By turning the kelp harvested from their seaweed farms into healthy fertilizer, Montauk Seaweed’s closed-loop method not only extracts nitrogen, carbon, and phosphorus from waters surrounding Long Island, it also returns those elements back to the soil.
“Waves of coastal development and overpopulation have forced elevated levels of nitrogen into local bays and estuaries,” says Barrett. “This ‘nitrogen loading’ epidemic has been amplified dramatically by the impacts of imported synthetic fertilizers used for landscaping, lawns, golf courses, and some forms of agriculture.”
This, combined with warmer and more acidic oceans, has resulted in a 95 percent decline in clams over the past 25 years and catastrophic die-off events of bay scallops, according to Barrett. Kelp forests are the solution. Barrett and his crew are building kelp “halos” around their oyster farms. The kelp grows around the perimeter of the farm and lowers the acidity level of the water inside the halo, so the oysters inside can grow and flourish.

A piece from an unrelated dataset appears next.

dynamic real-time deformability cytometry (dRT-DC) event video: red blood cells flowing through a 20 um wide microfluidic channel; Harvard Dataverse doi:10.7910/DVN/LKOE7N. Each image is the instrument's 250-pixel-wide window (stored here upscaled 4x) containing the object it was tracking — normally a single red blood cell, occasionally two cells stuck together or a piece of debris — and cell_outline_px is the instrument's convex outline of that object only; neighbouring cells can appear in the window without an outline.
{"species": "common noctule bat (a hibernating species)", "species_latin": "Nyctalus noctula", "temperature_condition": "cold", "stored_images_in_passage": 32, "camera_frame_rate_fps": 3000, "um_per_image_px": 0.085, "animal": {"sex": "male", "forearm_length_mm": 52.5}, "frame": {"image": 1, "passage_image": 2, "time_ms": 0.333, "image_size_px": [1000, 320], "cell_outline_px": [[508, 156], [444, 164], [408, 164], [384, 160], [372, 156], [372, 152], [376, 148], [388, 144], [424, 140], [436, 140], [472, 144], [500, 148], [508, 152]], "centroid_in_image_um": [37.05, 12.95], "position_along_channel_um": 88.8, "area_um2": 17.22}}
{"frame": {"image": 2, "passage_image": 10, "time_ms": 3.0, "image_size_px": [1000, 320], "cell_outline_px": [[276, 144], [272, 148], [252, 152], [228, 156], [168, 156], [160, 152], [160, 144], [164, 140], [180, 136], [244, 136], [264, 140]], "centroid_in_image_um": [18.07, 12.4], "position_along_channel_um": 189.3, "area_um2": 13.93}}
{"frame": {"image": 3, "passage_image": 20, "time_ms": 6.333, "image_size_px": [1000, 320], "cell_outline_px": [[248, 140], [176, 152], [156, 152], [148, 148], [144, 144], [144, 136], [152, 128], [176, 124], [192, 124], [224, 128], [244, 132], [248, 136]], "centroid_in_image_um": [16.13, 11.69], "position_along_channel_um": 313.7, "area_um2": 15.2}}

Read more: What You Need to Know About Carbon Capture
Meanwhile, in Maine, Nautical Farms — which uses its harvested kelp to make seaweed snacks, bath soaks, and scrubs — has installed a polyculture crop production system that takes up less space and enables them to grow multiple crops simultaneously or in rotation. The system also provides better nutrient utilization as multiple species are growing alongside each other, increasing biodiversity. “We still have so much work to do, but we’ve already been able to create job opportunities, which was a big goal of ours when we got started,” says Fogg. “I think we’ve also inspired others who live and work on the ocean to think about seaweed differently.”
“Everybody needs to take a role in the process and have a stake in the health of the continued healthy ecosystem. If it’s not being taken care of, voice your opinion and get regulations and laws changed. Scream louder, and demand change. The only thing that moves the needle is public outcry.”
But getting the go-ahead to begin these types of projects can mean cutting through a lot of red tape. For Caruso’s part, she had to obtain a handful of different permits — from the Army Corp of Engineers, the U.S. Navy, local agencies, the regional water quality control district, state parks, and the Department of Fish and Wildlife — to plant her kelp. Then, she had to lease the land where she was planting from the State of California.
“People don’t understand what it takes, they just think there are people taking care of it, and it’s not true,” says Caruso. “Everybody needs to take a role in the process and have a stake in the health of the continued healthy ecosystem. If it’s not being taken care of, voice your opinion and get regulations and laws changed. Scream louder, and demand change. The only thing that moves the needle is public outcry.”